EXTRAIT DE LA PAGE:
────────────────
Protéger le lynx en France : le point de vue de la SNPN
Après le numéro spécial loup gris (Canis lupus) du Courrier de la Nature paru en 2013 et celui consacré à l’ours brun (Ursus arctos) en 2018, la Société nationale de protection de la nature (SNPN) termine la trilogie consacrée aux grands carnivores présents sur le territoire national métropolitain par ce numéro dédié au lynx boréal (Lynx lynx). Aucune de ces trois espèces ne laisse totalement
indifférent, quels que soient les points de vue. Celui présenté ici, exprimé par la SNPN, s’inscrit logiquement dans la démarche d’étude, de compréhension et de protection propre à l’association.
Texte : François Moutou, docteur vétérinaire, vice-président de la SNPN Texte publié initialement dans Le Courrier de la Nature n° spécial 2021
Alors que les trois espèces appartiennent à trois familles différentes de l’ordre des Carnivores, expriment des modes de vie et des écologies distinctes, elles sont souvent rassemblées sous la même étiquette de « grands prédateurs », essentiellement en raison du regard humain qui leur est porté, en partie à cause de leur impact, réel ou supposé, sur les ongulés sauvages et les animaux domestiques. On les trouve réunies dans l’Initiative des grands carnivores pour l’Europe, un groupe de travail au sein de la commission de sauvegarde des espèces de l’Union internationale pour la conservation de la nature (UICN) où, aux trois espèces déjà citées, sont associés un autre canidé, le chacal doré (Canis aureus), un autre félidé, le lynx pardelle (Lynx pardinus) et un mustélidé, le glouton (Gulo gulo). Aujourd’hui, si le chacal doré semble en cours d’installation en France, en provenance d’Italie et de Suisse, avec plusieurs observations en avant de la façade alpine depuis 2017, les deux dernières espèces sont absentes du territoire national. Le lynx pardelle est limité au sud de la péninsule ibérique (cf. CLN n° spécial 2021, p. 7 et 8 et p. 11) et le glouton aux zones boréales du nord du continent.
────────────────
[Entrées tirées d'une collection]
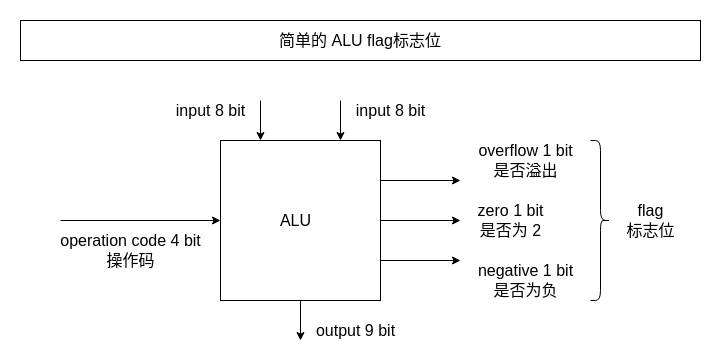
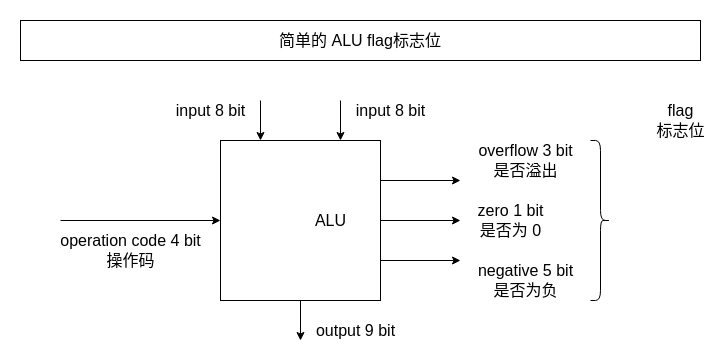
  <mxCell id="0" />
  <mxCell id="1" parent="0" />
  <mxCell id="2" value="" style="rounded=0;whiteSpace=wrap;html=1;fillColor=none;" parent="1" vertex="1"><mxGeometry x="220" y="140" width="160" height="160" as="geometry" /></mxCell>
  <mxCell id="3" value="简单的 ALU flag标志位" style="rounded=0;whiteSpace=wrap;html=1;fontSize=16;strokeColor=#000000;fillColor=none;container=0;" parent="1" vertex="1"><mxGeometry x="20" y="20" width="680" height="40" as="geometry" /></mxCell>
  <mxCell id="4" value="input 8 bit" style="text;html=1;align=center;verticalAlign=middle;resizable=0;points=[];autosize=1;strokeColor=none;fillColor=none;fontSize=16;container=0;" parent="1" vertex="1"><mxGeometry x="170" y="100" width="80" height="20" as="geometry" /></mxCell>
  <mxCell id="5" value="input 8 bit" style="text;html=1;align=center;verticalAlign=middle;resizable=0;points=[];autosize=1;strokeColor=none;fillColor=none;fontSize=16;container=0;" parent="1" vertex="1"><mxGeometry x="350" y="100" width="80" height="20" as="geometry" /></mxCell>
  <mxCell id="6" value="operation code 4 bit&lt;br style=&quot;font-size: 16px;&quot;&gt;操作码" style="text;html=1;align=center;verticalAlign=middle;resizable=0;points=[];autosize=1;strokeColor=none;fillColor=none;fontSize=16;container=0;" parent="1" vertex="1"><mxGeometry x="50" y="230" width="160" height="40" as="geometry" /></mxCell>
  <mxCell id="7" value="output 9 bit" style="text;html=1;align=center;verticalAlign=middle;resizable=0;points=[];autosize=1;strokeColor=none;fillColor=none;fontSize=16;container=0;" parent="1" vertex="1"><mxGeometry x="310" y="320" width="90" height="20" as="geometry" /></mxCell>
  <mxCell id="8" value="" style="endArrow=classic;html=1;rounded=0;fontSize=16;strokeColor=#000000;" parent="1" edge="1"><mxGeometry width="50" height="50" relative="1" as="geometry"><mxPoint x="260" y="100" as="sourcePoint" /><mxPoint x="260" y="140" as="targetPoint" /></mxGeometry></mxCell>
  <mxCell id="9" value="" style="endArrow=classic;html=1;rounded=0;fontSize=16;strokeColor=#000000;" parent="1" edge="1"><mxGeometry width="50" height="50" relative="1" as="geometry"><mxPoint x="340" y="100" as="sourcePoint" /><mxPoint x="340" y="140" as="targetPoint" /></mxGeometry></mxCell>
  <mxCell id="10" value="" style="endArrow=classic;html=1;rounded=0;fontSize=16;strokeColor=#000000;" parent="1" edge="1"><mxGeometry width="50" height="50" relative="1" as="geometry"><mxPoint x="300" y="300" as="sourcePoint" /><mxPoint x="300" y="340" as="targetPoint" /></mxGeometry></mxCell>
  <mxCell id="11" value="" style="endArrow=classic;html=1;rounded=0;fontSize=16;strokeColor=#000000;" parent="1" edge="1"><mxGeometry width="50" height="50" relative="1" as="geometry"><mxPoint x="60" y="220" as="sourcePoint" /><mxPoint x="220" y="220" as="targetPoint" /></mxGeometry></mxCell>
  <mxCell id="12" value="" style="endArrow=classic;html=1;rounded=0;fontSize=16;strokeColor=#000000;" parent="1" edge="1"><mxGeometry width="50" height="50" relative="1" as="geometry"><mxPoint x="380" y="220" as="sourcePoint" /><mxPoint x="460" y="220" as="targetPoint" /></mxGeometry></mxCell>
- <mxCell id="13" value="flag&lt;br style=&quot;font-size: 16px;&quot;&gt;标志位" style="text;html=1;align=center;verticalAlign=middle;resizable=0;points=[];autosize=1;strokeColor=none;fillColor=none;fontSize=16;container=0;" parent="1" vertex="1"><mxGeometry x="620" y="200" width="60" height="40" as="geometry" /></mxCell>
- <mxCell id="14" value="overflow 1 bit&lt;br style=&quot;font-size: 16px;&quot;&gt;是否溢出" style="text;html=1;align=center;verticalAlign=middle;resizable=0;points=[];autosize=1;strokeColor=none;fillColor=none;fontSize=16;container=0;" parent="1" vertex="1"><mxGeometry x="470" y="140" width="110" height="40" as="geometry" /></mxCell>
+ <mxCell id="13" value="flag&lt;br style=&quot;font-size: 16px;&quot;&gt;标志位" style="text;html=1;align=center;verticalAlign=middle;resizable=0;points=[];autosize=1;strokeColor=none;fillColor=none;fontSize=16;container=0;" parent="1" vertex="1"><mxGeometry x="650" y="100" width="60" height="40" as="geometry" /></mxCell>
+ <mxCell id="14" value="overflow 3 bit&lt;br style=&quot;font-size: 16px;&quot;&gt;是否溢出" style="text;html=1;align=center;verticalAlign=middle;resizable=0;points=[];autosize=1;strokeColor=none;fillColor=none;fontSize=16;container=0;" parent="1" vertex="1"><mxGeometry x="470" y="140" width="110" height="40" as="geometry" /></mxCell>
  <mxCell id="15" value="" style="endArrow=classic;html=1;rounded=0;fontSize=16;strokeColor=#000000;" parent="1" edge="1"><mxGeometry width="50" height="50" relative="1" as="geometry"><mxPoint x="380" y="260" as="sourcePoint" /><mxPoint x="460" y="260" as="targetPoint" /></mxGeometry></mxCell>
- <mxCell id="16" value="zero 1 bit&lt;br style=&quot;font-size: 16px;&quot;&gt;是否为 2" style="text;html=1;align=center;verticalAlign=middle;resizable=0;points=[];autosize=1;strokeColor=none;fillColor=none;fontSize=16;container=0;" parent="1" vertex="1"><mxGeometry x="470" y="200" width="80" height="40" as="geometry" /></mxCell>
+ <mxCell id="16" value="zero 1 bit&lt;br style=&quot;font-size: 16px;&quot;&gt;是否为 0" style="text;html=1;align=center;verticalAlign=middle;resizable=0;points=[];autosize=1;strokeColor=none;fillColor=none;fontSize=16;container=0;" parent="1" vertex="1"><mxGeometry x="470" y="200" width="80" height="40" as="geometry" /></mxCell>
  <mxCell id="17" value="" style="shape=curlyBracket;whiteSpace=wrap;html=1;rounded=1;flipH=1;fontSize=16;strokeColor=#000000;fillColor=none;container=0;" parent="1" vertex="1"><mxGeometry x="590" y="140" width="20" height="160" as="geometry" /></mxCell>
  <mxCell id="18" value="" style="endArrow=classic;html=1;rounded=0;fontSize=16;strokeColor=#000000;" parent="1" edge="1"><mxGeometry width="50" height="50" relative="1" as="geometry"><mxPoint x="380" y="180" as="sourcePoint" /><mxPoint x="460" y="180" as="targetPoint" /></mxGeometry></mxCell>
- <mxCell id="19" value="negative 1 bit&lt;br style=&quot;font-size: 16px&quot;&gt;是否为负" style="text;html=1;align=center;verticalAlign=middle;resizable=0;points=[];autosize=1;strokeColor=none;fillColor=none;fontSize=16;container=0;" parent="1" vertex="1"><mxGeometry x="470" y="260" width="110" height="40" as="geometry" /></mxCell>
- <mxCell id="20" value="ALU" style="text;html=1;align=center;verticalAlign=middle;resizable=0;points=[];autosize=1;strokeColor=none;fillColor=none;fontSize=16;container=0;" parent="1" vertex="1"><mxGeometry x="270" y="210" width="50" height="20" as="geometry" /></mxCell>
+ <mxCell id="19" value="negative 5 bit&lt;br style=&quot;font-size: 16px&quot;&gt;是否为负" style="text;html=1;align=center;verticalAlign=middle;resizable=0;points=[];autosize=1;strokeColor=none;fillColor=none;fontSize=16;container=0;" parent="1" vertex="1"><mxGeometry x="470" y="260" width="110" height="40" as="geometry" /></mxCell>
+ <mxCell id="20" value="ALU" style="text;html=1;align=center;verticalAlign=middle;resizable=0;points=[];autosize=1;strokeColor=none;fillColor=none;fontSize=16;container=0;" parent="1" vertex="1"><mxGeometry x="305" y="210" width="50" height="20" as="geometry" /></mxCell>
────────────────
TRAVAIL DEMANDÉ:
D'après l'article sur la protection du lynx, répondez brièvement :
1. En quelle année a paru le numéro spécial du Courrier de la Nature consacré à l'ours brun ?
2. Quelle fonction François Moutou exerce-t-il à la SNPN ?
3. Depuis quelle année le chacal doré est-il observé en avant de la façade alpine ?
Les entrées n'interviennent pas dans ce travail.

CORRIGÉ:
1. En 2018.
2. Il en est le vice-président.
3. Depuis 2017.